TO DO
From the data below, set down exactly the lines between the one holding "de Graffenried followed" and the one holding "At this time the", inclusive, and no others.

[Stored records]
━━━━━━━━

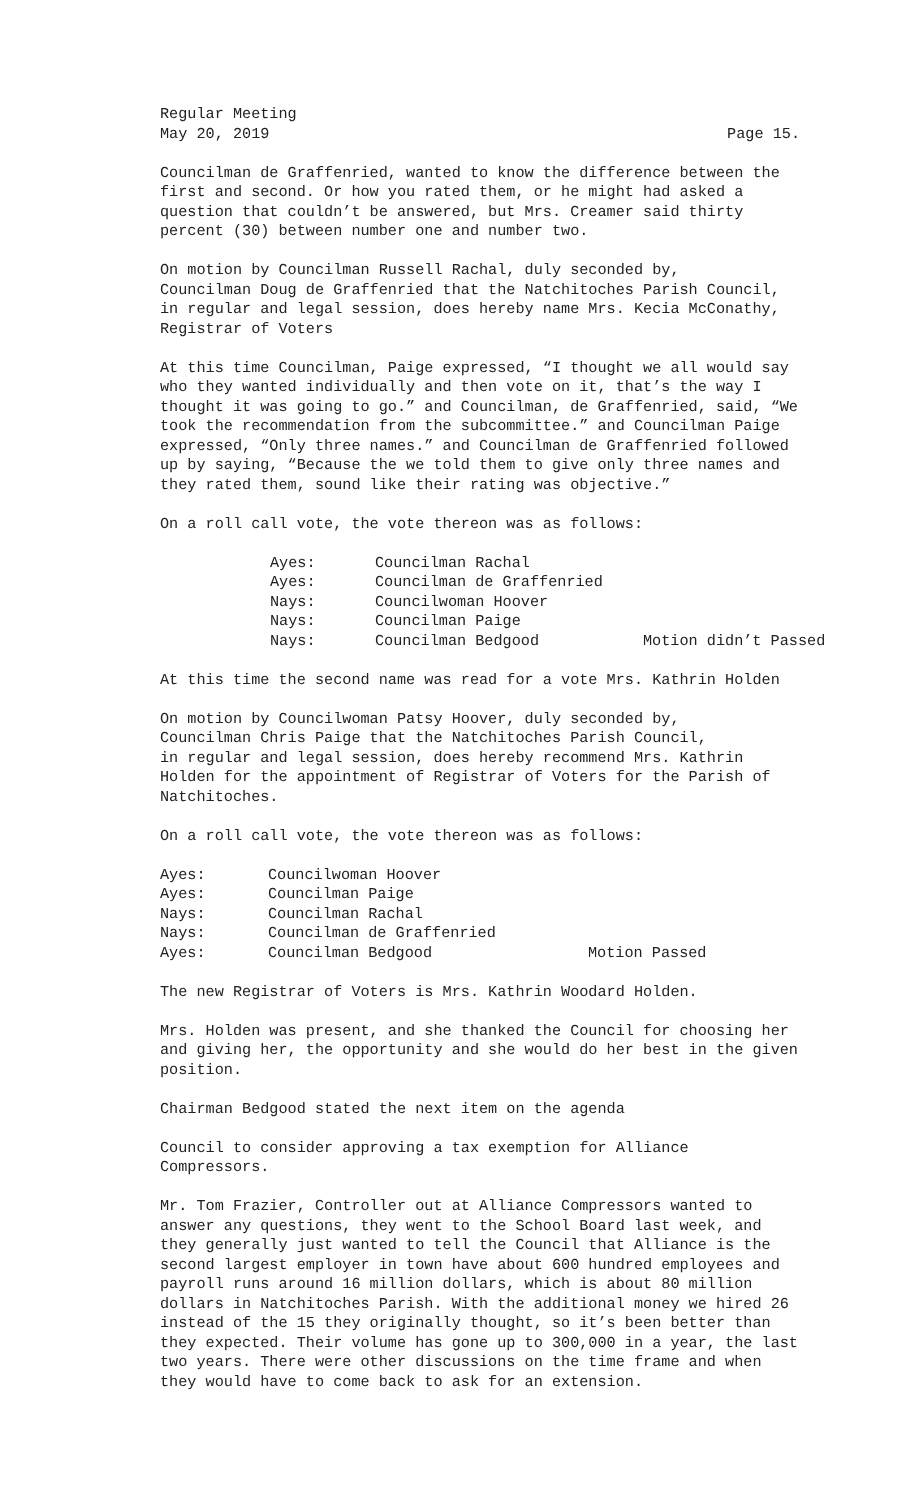Regular Meeting
May 20, 2019 Page 15.
Councilman de Graffenried, wanted to know the difference between the
first and second. Or how you rated them, or he might had asked a
question that couldn’t be answered, but Mrs. Creamer said thirty
percent (30) between number one and number two.
On motion by Councilman Russell Rachal, duly seconded by,
Councilman Doug de Graffenried that the Natchitoches Parish Council,
in regular and legal session, does hereby name Mrs. Kecia McConathy,
Registrar of Voters
At this time Councilman, Paige expressed, “I thought we all would say
who they wanted individually and then vote on it, that’s the way I
thought it was going to go.” and Councilman, de Graffenried, said, “We
took the recommendation from the subcommittee.” and Councilman Paige
expressed, “Only three names.” and Councilman de Graffenried followed
up by saying, “Because the we told them to give only three names and
they rated them, sound like their rating was objective.”
On a roll call vote, the vote thereon was as follows:
| Ayes: | Councilman Rachal | |
| Ayes: | Councilman de Graffenried | |
| Nays: | Councilwoman Hoover | |
| Nays: | Councilman Paige | |
| Nays: | Councilman Bedgood | Motion didn’t Passed |
At this time the second name was read for a vote Mrs. Kathrin Holden
On motion by Councilwoman Patsy Hoover, duly seconded by,
Councilman Chris Paige that the Natchitoches Parish Council,
in regular and legal session, does hereby recommend Mrs. Kathrin
Holden for the appointment of Registrar of Voters for the Parish of
Natchitoches.
On a roll call vote, the vote thereon was as follows:
| Ayes: | Councilwoman Hoover | |
| Ayes: | Councilman Paige | |
| Nays: | Councilman Rachal | |
| Nays: | Councilman de Graffenried | |
| Ayes: | Councilman Bedgood | Motion Passed |
The new Registrar of Voters is Mrs. Kathrin Woodard Holden.
Mrs. Holden was present, and she thanked the Council for choosing her
and giving her, the opportunity and she would do her best in the given
position.
Chairman Bedgood stated the next item on the agenda
Council to consider approving a tax exemption for Alliance
Compressors.
Mr. Tom Frazier, Controller out at Alliance Compressors wanted to
answer any questions, they went to the School Board last week, and
they generally just wanted to tell the Council that Alliance is the
second largest employer in town have about 600 hundred employees and
payroll runs around 16 million dollars, which is about 80 million
dollars in Natchitoches Parish. With the additional money we hired 26
instead of the 15 they originally thought, so it’s been better than
they expected. Their volume has gone up to 300,000 in a year, the last
two years. There were other discussions on the time frame and when
they would have to come back to ask for an extension.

━━━━━━━━

OUTPUT OF THE EXERCISE
expressed, “Only three names.” and Councilman de Graffenried followed
up by saying, “Because the we told them to give only three names and
they rated them, sound like their rating was objective.”
On a roll call vote, the vote thereon was as follows:
| Ayes: | Councilman Rachal | |
| Ayes: | Councilman de Graffenried | |
| Nays: | Councilwoman Hoover | |
| Nays: | Councilman Paige | |
| Nays: | Councilman Bedgood | Motion didn’t Passed |
At this time the second name was read for a vote Mrs. Kathrin Holden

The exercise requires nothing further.